» Required work: Reproduce verbatim the records from the line containing "text -Plot_DEM (type" through the line containing "subtitle II.4.2 –", both included, and nothing else.

--*--

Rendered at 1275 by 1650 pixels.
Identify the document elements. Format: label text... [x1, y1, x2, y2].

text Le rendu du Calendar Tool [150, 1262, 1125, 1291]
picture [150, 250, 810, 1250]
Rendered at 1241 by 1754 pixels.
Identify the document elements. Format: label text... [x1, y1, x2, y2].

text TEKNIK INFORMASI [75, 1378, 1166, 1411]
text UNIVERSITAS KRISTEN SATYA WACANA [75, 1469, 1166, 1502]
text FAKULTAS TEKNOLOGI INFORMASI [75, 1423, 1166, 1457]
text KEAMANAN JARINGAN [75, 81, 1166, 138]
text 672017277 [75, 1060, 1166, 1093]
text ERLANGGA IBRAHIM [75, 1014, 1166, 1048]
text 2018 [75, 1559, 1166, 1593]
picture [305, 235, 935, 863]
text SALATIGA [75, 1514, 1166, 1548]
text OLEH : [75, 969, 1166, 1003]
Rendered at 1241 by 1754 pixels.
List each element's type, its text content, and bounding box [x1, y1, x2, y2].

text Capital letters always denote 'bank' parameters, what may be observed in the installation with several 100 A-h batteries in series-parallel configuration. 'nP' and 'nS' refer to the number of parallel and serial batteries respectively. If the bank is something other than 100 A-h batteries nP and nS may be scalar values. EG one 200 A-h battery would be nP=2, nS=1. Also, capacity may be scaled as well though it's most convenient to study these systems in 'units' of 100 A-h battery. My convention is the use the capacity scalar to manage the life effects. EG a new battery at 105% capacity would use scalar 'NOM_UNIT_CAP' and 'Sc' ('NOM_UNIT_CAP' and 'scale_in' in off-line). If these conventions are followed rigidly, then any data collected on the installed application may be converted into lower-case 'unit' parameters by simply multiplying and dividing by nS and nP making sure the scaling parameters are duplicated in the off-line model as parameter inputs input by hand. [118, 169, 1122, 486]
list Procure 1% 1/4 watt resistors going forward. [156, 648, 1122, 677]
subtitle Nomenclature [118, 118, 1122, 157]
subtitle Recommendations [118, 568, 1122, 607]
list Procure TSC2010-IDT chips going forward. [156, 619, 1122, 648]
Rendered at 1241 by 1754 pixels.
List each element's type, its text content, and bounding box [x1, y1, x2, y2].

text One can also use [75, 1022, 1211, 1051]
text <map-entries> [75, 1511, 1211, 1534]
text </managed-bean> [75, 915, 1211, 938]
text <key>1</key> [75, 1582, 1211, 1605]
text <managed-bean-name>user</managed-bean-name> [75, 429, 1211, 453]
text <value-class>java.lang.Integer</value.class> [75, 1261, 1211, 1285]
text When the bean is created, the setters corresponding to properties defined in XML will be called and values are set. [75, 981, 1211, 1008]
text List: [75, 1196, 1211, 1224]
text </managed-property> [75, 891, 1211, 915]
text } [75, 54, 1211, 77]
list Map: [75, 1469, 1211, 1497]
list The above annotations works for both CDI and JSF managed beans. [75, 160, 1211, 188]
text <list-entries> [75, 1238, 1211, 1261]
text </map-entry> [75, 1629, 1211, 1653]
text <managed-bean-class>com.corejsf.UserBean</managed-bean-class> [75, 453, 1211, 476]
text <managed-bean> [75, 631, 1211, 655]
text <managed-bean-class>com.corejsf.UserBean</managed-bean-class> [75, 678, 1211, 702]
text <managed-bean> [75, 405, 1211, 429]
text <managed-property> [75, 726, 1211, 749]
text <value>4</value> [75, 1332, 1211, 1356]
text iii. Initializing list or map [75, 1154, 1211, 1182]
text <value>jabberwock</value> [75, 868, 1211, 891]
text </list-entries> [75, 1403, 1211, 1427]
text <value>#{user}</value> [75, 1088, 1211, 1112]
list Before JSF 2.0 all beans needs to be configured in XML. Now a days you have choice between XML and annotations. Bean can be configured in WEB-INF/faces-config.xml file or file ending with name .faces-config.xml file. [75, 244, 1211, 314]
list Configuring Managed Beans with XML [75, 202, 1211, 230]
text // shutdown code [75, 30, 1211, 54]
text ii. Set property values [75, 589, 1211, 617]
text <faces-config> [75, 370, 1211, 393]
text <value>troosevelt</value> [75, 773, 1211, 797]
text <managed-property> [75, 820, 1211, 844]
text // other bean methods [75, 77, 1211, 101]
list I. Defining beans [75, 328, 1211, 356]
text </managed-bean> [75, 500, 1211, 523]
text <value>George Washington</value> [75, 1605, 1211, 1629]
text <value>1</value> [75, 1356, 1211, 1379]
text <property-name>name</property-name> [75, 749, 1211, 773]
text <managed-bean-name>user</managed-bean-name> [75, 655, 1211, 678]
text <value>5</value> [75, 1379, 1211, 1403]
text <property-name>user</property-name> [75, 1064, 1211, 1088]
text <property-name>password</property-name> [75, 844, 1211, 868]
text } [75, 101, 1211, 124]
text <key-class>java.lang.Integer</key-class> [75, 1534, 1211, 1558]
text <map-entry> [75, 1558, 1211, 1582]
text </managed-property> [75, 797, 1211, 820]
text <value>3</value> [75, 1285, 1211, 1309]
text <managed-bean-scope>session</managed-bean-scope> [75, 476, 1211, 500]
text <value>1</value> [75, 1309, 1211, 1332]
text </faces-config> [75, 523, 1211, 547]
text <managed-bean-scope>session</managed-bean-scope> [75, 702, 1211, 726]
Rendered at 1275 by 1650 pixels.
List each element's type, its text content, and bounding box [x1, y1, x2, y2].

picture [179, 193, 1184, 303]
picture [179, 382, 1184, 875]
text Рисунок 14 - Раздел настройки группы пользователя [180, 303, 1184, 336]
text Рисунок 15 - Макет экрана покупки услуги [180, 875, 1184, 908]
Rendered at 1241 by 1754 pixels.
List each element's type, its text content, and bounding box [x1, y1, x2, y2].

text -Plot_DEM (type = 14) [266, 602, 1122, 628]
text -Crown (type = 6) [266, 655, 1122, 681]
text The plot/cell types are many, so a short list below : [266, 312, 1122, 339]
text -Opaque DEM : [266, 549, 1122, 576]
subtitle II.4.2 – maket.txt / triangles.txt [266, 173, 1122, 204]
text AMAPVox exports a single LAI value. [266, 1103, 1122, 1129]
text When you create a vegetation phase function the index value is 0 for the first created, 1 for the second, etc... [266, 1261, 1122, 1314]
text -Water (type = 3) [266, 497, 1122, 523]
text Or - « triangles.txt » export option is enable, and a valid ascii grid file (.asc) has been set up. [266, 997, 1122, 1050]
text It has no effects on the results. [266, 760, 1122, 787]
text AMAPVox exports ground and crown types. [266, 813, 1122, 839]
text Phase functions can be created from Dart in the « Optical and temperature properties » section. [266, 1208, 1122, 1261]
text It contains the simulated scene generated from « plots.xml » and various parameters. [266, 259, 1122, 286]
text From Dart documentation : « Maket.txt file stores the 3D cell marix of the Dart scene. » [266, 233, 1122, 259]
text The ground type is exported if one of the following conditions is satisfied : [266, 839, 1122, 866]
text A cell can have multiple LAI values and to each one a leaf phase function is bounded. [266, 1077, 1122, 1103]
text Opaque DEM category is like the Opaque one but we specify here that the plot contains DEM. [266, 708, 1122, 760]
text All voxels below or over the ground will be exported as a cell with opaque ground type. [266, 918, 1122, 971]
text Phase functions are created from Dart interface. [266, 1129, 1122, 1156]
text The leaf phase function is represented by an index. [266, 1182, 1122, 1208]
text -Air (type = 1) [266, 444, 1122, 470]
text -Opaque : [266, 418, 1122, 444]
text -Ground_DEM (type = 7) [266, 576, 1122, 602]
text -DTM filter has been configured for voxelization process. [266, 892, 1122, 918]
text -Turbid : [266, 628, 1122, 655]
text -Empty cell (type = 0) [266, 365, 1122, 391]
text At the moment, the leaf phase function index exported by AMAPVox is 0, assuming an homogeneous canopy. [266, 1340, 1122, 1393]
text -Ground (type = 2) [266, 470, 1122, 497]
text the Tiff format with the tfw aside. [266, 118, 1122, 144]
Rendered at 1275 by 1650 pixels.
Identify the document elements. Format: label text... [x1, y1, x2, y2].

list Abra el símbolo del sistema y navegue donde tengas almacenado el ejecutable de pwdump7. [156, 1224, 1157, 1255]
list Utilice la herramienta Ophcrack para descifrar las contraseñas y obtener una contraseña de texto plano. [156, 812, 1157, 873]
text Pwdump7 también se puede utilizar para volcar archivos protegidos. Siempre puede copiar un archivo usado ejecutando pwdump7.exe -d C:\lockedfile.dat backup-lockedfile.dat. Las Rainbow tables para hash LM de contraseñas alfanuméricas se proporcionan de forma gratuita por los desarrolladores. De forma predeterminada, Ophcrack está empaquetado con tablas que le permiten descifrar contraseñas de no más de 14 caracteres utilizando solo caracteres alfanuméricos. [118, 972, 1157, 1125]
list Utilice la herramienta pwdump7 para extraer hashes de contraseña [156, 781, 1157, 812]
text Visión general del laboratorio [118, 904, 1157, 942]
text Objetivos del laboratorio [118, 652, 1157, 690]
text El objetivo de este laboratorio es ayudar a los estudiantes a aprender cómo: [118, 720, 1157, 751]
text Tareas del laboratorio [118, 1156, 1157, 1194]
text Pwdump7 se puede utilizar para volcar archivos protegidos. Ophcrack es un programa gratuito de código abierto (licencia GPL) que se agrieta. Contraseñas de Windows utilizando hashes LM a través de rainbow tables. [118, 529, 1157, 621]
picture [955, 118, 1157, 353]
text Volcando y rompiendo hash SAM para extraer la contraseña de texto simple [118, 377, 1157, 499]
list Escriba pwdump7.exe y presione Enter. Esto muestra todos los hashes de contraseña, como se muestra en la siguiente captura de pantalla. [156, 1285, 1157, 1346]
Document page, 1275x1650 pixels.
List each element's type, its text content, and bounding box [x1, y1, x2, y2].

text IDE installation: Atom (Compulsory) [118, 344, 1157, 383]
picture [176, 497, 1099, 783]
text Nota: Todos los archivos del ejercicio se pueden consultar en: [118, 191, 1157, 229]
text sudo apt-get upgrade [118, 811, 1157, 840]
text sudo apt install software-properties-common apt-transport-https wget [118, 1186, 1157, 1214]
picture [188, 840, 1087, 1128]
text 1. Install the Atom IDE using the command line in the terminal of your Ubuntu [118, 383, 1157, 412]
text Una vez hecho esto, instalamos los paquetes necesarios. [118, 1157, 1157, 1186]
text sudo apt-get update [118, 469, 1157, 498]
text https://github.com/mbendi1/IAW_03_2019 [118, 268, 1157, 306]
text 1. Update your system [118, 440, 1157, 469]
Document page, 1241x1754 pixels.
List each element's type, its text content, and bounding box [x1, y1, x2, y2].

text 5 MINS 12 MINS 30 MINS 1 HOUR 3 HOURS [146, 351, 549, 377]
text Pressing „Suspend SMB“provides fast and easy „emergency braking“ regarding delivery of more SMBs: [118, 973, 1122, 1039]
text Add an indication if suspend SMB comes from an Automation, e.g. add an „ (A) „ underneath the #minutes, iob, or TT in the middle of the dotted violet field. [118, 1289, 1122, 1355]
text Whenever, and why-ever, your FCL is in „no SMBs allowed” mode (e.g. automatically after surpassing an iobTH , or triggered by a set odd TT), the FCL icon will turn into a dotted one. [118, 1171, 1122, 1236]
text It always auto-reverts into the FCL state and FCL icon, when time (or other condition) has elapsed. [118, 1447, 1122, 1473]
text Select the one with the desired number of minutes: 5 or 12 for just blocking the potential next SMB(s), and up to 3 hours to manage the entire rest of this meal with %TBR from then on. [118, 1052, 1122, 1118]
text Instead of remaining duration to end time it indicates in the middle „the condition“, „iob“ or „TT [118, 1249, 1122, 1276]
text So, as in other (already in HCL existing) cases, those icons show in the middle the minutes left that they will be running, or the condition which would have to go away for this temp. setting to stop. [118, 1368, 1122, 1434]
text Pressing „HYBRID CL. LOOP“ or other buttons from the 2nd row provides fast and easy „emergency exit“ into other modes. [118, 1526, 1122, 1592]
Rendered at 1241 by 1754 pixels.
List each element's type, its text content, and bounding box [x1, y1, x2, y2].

--*--

» Exercise answer:
text -Plot_DEM (type = 14) [266, 602, 1122, 628]
text -Crown (type = 6) [266, 655, 1122, 681]
text The plot/cell types are many, so a short list below : [266, 312, 1122, 339]
text -Opaque DEM : [266, 549, 1122, 576]
subtitle II.4.2 – maket.txt / triangles.txt [266, 173, 1122, 204]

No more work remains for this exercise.